Consignes:
a) D'après le texte sur la statue d'Eudoxie, en quelle matière est faite la statue d'Augusta érigée au milieu de la place ?
b) Sélectionnez et recopiez chaque ligne qui contient la chaîne « introduces ».
===== Texte choisi
La statue d’Eudoxie est donc présentée à l’adoration des peuples d’Orient, qui, il faut le dire, ne partagent point en cette matière les scrupules des Occidentaux, habitués qu’ils sont à compter des reines, et de glorieuses reines, dans leur histoire.
La vanité d’Eudoxie est-elle satisfaite ? : Que non. Il lui faut encore une statue dans les murs de la ville impériale, et le sénat la vote, décrétant en outre qu’elle sera placée sur le forum principal, en face du palais où se tiennent ses grandes assemblées, non loin aussi des rostres Byzantins, ridicule copie de la tribune rostrale de Rome, qu’a foulée jadis le pied des Gracques, (Les Gracques sont deux frères issus de la haute noblesse Romaine, Tiberius Sempronius Gracchus, l'ainé et Caius Sempronius Gracchus, le cadet, né 9
ans plus tard. L'intelligence et l'éloquence des frères Gracques ont marqué leurs contemporains mais ils sont surtout connus pour avoir courageusement tenté de réformer le système social romain.) des Hortensius et des Cicéron.
Le théâtre choisi pour les vanités d’Eudoxie présente un vaste quadrilatère borné au midi par le palais sénatorial, appelé grande Curie, au nord par le portail de Sainte-Sophie, à l’est et à l’ouest par de riches bâtiments, demeures des officiers de la cour et des citoyens les plus opulents. Derrière la Curie, sur un forum plus petit, se trouve le palais impérial habité par Arcadius et sa famille. Vis-à-vis du portail de Sainte-Sophie, à l’extrémité des façades latérales de la place, s’ouvre une large voie qui communique à l’est avec le quartier du Bosphore, à l’ouest avec les Thermes de Constance, et forme une des rues les plus fréquentées de Constantinople. Au milieu de la place s’étend un terre-plein dallé de marbres de diverses couleurs, il contient la tribune aux harangues, d’où l’empereur et ses représentants adressent leurs allocutions au sénat, au peuple et à l’armée. C’est en ce lieu qu'est érigée la statue d’Augusta, sur une colonne de porphyre qu’exhausse encore un grand piédestal, elle est d’argent massif.
==========
===== Les données
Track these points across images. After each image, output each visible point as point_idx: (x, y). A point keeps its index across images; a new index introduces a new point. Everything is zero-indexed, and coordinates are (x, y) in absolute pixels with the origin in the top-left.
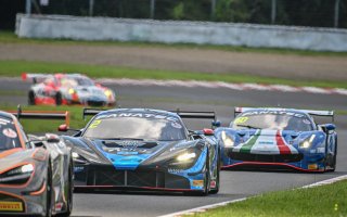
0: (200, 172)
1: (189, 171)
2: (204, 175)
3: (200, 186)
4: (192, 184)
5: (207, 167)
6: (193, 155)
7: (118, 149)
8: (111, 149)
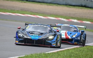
==========
Réponses:
a) Elle est d'argent massif.

b)
Track these points across images. After each image, output each visible point as point_idx: (x, y). A point keeps its index across images; a new index introduces a new point. Everything is zero-indexed, and coordinates are (x, y) in absolute pixels with the origin in the top-left.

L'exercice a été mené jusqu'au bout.